+++ DATA IN THIS EXERCISE

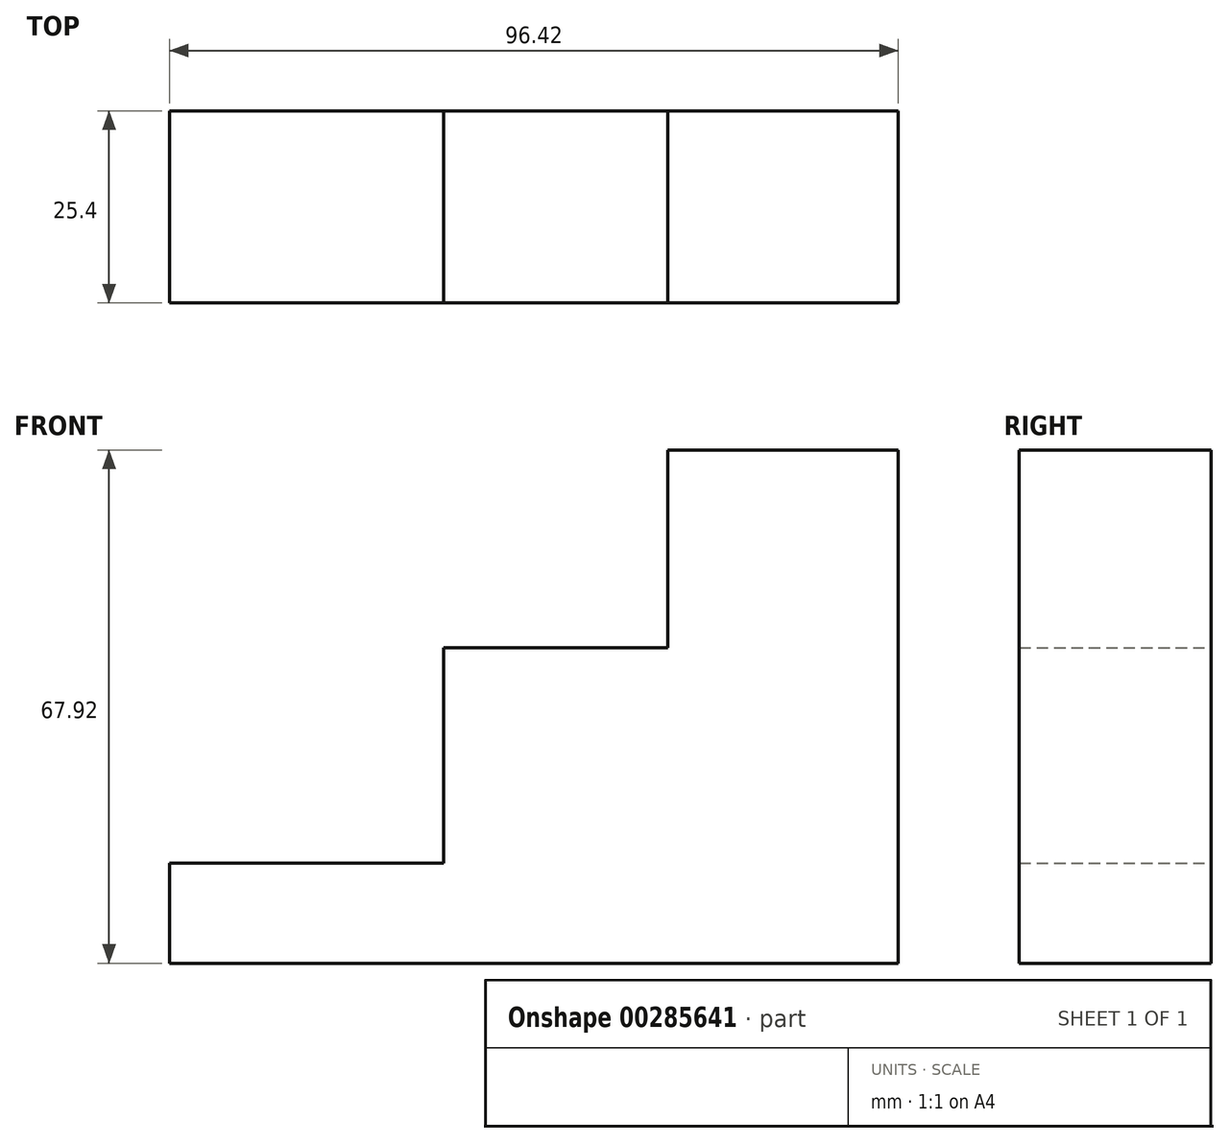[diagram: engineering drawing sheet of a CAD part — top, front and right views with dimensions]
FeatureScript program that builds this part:
annotation { "Feature Type Name" : "Feature", "Feature Type Description" : "" }
export const myFeature = defineFeature(function(context is Context, id is Id, definition is map)
    precondition{}
    {
        {
            var Q0;
            Q0=qCreatedBy(makeId("Front.planeOp"),FACE);
            var sketch = newSketch(context, id + "F0", { "sketchPlane" : qUnion([Q0])});
            skLineSegment(sketch, "E0", {"start": v(-65.9, -25.04) * mm, "end": v(-32.52, -25.04) * mm});
            skLineSegment(sketch, "E1", {"start": v(-32.52, -25.04) * mm, "end": v(-32.52, 3.45) * mm});
            skLineSegment(sketch, "E2", {"start": v(-32.52, 3.45) * mm, "end": v(-2.88, 3.45) * mm});
            skLineSegment(sketch, "E3", {"start": v(-2.88, 3.45) * mm, "end": v(-2.88, 29.64) * mm});
            skLineSegment(sketch, "E4", {"start": v(-2.88, 29.64) * mm, "end": v(27.63, 29.64) * mm});
            skLineSegment(sketch, "E5", {"start": v(27.63, 29.64) * mm, "end": v(27.63, -38.28) * mm});
            skLineSegment(sketch, "E6", {"start": v(27.63, -38.28) * mm, "end": v(-68.79, -38.28) * mm});
            skLineSegment(sketch, "E7", {"start": v(-68.79, -38.28) * mm, "end": v(-68.79, -25.04) * mm});
            skLineSegment(sketch, "E8", {"start": v(-68.79, -25.04) * mm, "end": v(-65.9, -25.04) * mm});
            skSolve(sketch);
        }
        {
            var Q0;
            Q0 = qSketchRegion(id + "F0", true);
            extrude(context, id + "F1", {"entities" : qUnion([Q0]), "depth" : 25.4 * mm});
        }
    });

++++++

* _THE EXERCISE_:
Reproduce every line of the entry above verbatim, omitting the picture.

* _CORRECT ANSWER_:
[diagram: engineering drawing sheet of a CAD part — top, front and right views with dimensions]
FeatureScript program that builds this part:
annotation { "Feature Type Name" : "Feature", "Feature Type Description" : "" }
export const myFeature = defineFeature(function(context is Context, id is Id, definition is map)
    precondition{}
    {
        {
            var Q0;
            Q0=qCreatedBy(makeId("Front.planeOp"),FACE);
            var sketch = newSketch(context, id + "F0", { "sketchPlane" : qUnion([Q0])});
            skLineSegment(sketch, "E0", {"start": v(-65.9, -25.04) * mm, "end": v(-32.52, -25.04) * mm});
            skLineSegment(sketch, "E1", {"start": v(-32.52, -25.04) * mm, "end": v(-32.52, 3.45) * mm});
            skLineSegment(sketch, "E2", {"start": v(-32.52, 3.45) * mm, "end": v(-2.88, 3.45) * mm});
            skLineSegment(sketch, "E3", {"start": v(-2.88, 3.45) * mm, "end": v(-2.88, 29.64) * mm});
            skLineSegment(sketch, "E4", {"start": v(-2.88, 29.64) * mm, "end": v(27.63, 29.64) * mm});
            skLineSegment(sketch, "E5", {"start": v(27.63, 29.64) * mm, "end": v(27.63, -38.28) * mm});
            skLineSegment(sketch, "E6", {"start": v(27.63, -38.28) * mm, "end": v(-68.79, -38.28) * mm});
            skLineSegment(sketch, "E7", {"start": v(-68.79, -38.28) * mm, "end": v(-68.79, -25.04) * mm});
            skLineSegment(sketch, "E8", {"start": v(-68.79, -25.04) * mm, "end": v(-65.9, -25.04) * mm});
            skSolve(sketch);
        }
        {
            var Q0;
            Q0 = qSketchRegion(id + "F0", true);
            extrude(context, id + "F1", {"entities" : qUnion([Q0]), "depth" : 25.4 * mm});
        }
    });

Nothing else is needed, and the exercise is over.